Where in maven project's path should I put configuration files that are not considered resources

I have a simple java maven project. One of my classes when executing needs to load an xml configuration file from the classpath. I don't want to package such xml file when producing the jar but I want to include a default xml file in a zip assembly under a conf subfolder and I also want this default xml to be available in the unit tests to test against it.
As I see it there are 2 possible places of this default xml:
src/main/resources/conf/default.xml
src/main/conf/default.xml
Both solutions demand special pom actions:
In solution 1, I get the auto copy to target folder during build which means it is available in testing but I also get it in the produced jar which i don't want.
In solution 2, I get the jar as I want it(free of the xml) but I manually have to copy the xml to the target folder to be available for testing. (I don't want to add src's subfolders in test classpath. I think it is bad practice).
Question: what is the best solution of the two?
- If the correct is 2, what is the best way to copy it to target folder?
- Is there any other solution better and more common than those two?
(I also read Where should I put application configuration files for a Maven project? but I would like to know the most "correct solution" from the "convention over configuration" point of view and this link provides some configuration type solutions but not any convention oriented. Maybe there isn't one but I ask anyway. Also the solutions provided include AntRun plugin and appAssembler plugin and I wonder if I could do it with out them.)
The question is what is the best solution of the two? If the correct is 2, what is the best way to copy it to target folder? Is there any other solution better and more common than those two?
Since you want that file to be copied to the target/classes folder, it has somehow to be considered as a resource (so either put in under src/main/resources or declare src/main/conf as resource directory). And if you don't want it in the final jar, configure the Maven JAR Plugin to exclude it:
<project>
...
<build>
<plugins>
...
<plugin>
<groupId>org.apache.maven.plugins</groupId>
<artifactId>maven-jar-plugin</artifactId>
<version>2.3.1</version>
<configuration>
<excludes>
<exclude>**/conf/*</exclude>
</excludes>
</configuration>
</plugin>
...
</plugins>
</build>
...
</project>
For the assembly part, assembly descriptors are pretty flexible so it should be possible to achieve what you want regardless of the choice. I'd suggest using the easiest setup though.

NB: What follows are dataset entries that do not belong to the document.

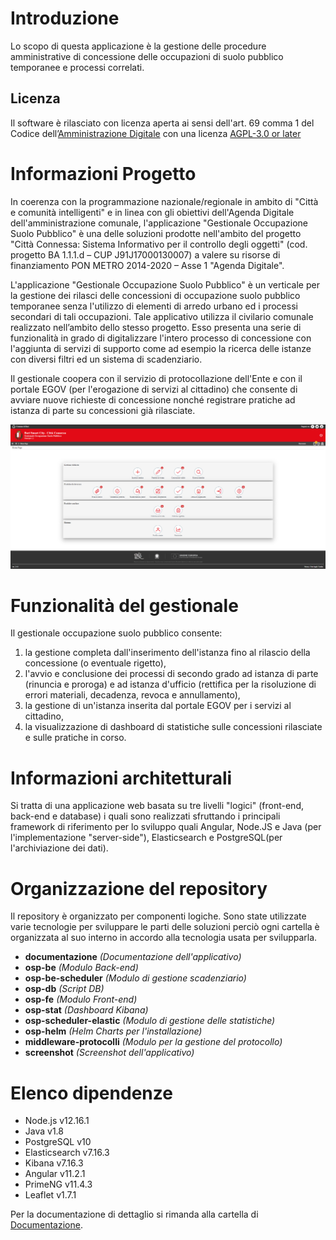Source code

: # Introduzione 
Lo scopo di questa applicazione è la gestione delle procedure amministrative di concessione delle occupazioni di suolo pubblico temporanee e processi correlati. 

## Licenza
Il software è rilasciato con licenza aperta ai sensi dell'art. 69 comma 1 del Codice dell’[Amministrazione Digitale](https://www.agid.gov.it/it/design-servizi/riuso-open-source/linee-guida-acquisizione-riuso-software-pa) con una licenza [AGPL-3.0 or later](https://spdx.org/licenses/AGPL-3.0-or-later.html)

# Informazioni Progetto

In coerenza con la programmazione nazionale/regionale in ambito di "Città e comunità intelligenti" e in linea con gli obiettivi dell'Agenda Digitale dell'amministrazione comunale, l'applicazione "Gestionale Occupazione Suolo Pubblico" è una delle soluzioni prodotte nell'ambito del progetto "Città Connessa: Sistema Informativo per il controllo degli oggetti" (cod. progetto BA 1.1.1.d – CUP J91J17000130007) a valere su risorse di finanziamento PON METRO 2014-2020 – Asse 1 "Agenda Digitale".

L'applicazione "Gestionale Occupazione Suolo Pubblico" è un verticale per la gestione dei rilasci delle concessioni di occupazione suolo pubblico temporanee senza l'utilizzo di elementi di arredo urbano ed i processi secondari di tali occupazioni. Tale applicativo utilizza il civilario comunale realizzato nell’ambito dello stesso progetto. Esso presenta una serie di funzionalità in grado di digitalizzare l'intero processo di concessione con l'aggiunta di servizi di supporto come ad esempio la ricerca delle istanze con diversi filtri ed un sistema di scadenziario.

Il gestionale coopera con il servizio di protocollazione dell'Ente e con il portale EGOV (per l'erogazione di servizi al cittadino) che consente di avviare nuove richieste di concessione nonché registrare pratiche ad istanza di parte su concessioni già rilasciate.

![alt-text](https://github.com/comunedibari/occupazione-suolo-pubblico/blob/main/screenshot/home-page.png)

# Funzionalità del gestionale

Il gestionale occupazione suolo pubblico consente:
1.	la gestione completa dall'inserimento dell'istanza fino al rilascio della concessione (o eventuale rigetto),
2.	l'avvio e conclusione dei processi di secondo grado ad istanza di parte (rinuncia e proroga) e ad istanza d'ufficio (rettifica per la risoluzione di errori materiali, decadenza, revoca e annullamento),
3.	la gestione di un'istanza inserita dal portale EGOV per i servizi al cittadino,
4.	la visualizzazione di dashboard di statistiche sulle concessioni rilasciate e sulle pratiche in corso. 

# Informazioni architetturali

Si tratta di una applicazione web basata su tre livelli "logici" (front-end, back-end e database) i quali sono realizzati sfruttando i principali framework di riferimento per lo sviluppo quali Angular, Node.JS e Java (per l'implementazione "server-side"), Elasticsearch e PostgreSQL(per l'archiviazione dei dati).

# Organizzazione del repository

Il repository è organizzato per componenti logiche. Sono state utilizzate varie tecnologie per sviluppare le parti delle soluzioni perciò ogni cartella è organizzata al suo interno in accordo alla tecnologia usata per svilupparla.

- **documentazione** *(Documentazione dell'applicativo)*
 - **osp-be** *(Modulo Back-end)*
 - **osp-be-scheduler** *(Modulo di gestione scadenziario)*
 - **osp-db** *(Script DB)*
 - **osp-fe** *(Modulo Front-end)*
 - **osp-stat** *(Dashboard Kibana)*
 - **osp-scheduler-elastic** *(Modulo di gestione delle statistiche)*
 - **osp-helm** *(Helm Charts per l'installazione)*
 - **middleware-protocolli** *(Modulo per la gestione del protocollo)*
 - **screenshot** *(Screenshot dell'applicativo)*

# Elenco dipendenze

- Node.js v12.16.1
- Java v1.8
- PostgreSQL v10
- Elasticsearch v7.16.3
- Kibana v7.16.3
- Angular v11.2.1
- PrimeNG v11.4.3
- Leaflet v1.7.1

Per la documentazione di dettaglio si rimanda alla cartella di [Documentazione](https://github.com/comunedibari/occupazione-suolo-pubblico/tree/main/documentazione).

My solution was to use two profiles: Development (default) and Packaging
My default / section contains both src/main/resources and src/main/conf. I call this my Development profile, which is an implicit profile.

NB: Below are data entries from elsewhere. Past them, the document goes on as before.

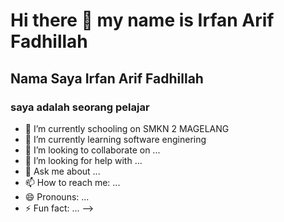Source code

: # Hi there 👋 my name is Irfan Arif Fadhillah
## Nama Saya Irfan Arif Fadhillah

### saya adalah seorang pelajar


- 🔭 I’m currently schooling on SMKN 2 MAGELANG
- 🌱 I’m currently learning software enginering
- 👯 I’m looking to collaborate on ...
- 🤔 I’m looking for help with ...
- 💬 Ask me about ...
- 📫 How to reach me: ...
- 😄 Pronouns: ...
- ⚡ Fun fact: ...
-->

My packaging profile is an explicit profile which is defined under section. There under / I only mentioned src/main/resources. When I'm running my packaging script (we currently have this external to maven since its building an RPM out of our WAR), I'm running 'mvn install -Drpm' to activate my Packaging profile (rpm is the id for the Packaging profile.

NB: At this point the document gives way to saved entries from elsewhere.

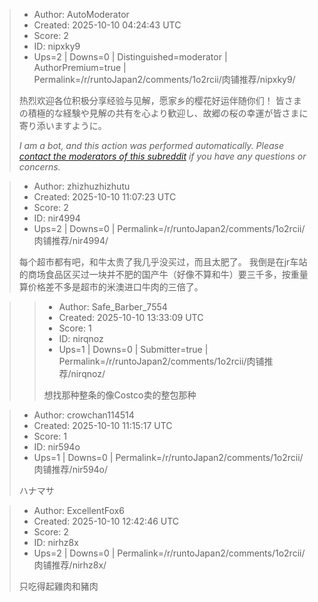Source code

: > - Author: AutoModerator
> - Created: 2025-10-10 04:24:43 UTC
> - Score: 2
> - ID: nipxky9
> - Ups=2 | Downs=0 | Distinguished=moderator | AuthorPremium=true | Permalink=/r/runtoJapan2/comments/1o2rcii/肉铺推荐/nipxky9/
>
> 热烈欢迎各位积极分享经验与见解，愿家乡的樱花好运伴随你们！
> 皆さまの積極的な経験や見解の共有を心より歓迎し、故郷の桜の幸運が皆さまに寄り添いますように。
> 
> *I am a bot, and this action was performed automatically. Please [contact the moderators of this subreddit](/message/compose/?to=/r/runtoJapan2) if you have any questions or concerns.*

> - Author: zhizhuzhizhutu
> - Created: 2025-10-10 11:07:23 UTC
> - Score: 2
> - ID: nir4994
> - Ups=2 | Downs=0 | Permalink=/r/runtoJapan2/comments/1o2rcii/肉铺推荐/nir4994/
>
> 每个超市都有吧，和牛太贵了我几乎没买过，而且太肥了。
> 我倒是在jr车站的商场食品区买过一块并不肥的国产牛（好像不算和牛）要三千多，按重量算价格差不多是超市的米澳进口牛肉的三倍了。

>> - Author: Safe_Barber_7554
>> - Created: 2025-10-10 13:33:09 UTC
>> - Score: 1
>> - ID: nirqnoz
>> - Ups=1 | Downs=0 | Submitter=true | Permalink=/r/runtoJapan2/comments/1o2rcii/肉铺推荐/nirqnoz/
>>
>> 想找那种整条的像Costco卖的整包那种

> - Author: crowchan114514
> - Created: 2025-10-10 11:15:17 UTC
> - Score: 1
> - ID: nir594o
> - Ups=1 | Downs=0 | Permalink=/r/runtoJapan2/comments/1o2rcii/肉铺推荐/nir594o/
>
> ハナマサ

> - Author: ExcellentFox6
> - Created: 2025-10-10 12:42:46 UTC
> - Score: 2
> - ID: nirhz8x
> - Ups=2 | Downs=0 | Permalink=/r/runtoJapan2/comments/1o2rcii/肉铺推荐/nirhz8x/
>
> 只吃得起雞肉和豬肉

If this wasn't clear enough, feel free to ask more questions.
You could place it in src/test/conf/default.xml. Your testclasses can find it, but it wont be packaged using the standard method.
With an additional assembly you can package it from there. That step is always necessary.
A different solution could be to create a separate maven module and place it in /src/main/resources/conf/... .Then make this jar a test dependency. You do not need to do any special plugin configuration, but I think it is overkill for a single file.
If your packaging is war, you can use the packagingExcudes configuration option of the maven-war-plugin:
<project>
...
<build>
<plugins>
...
<plugin>
<artifactId>maven-war-plugin</artifactId>
<version>3.2.2</version>
<configuration>
<!-- Exclude abc.properties found in src/main/resources/ (ends up getting packaged in WEB-INF/classes/) -->
<packagingExcludes>
WEB-INF/classes/abc.properties
</packagingExcludes>
</configuration>
</plugin>
...
</plugins>
</build>
...
</project>
Use commas to separate between multiple resources you want to exclude. Also, you can use wildcards and regex in your excluded paths. For regex, it's in the %regex[YOUR_REGEX_HERE] syntax. Check the documentation for more details.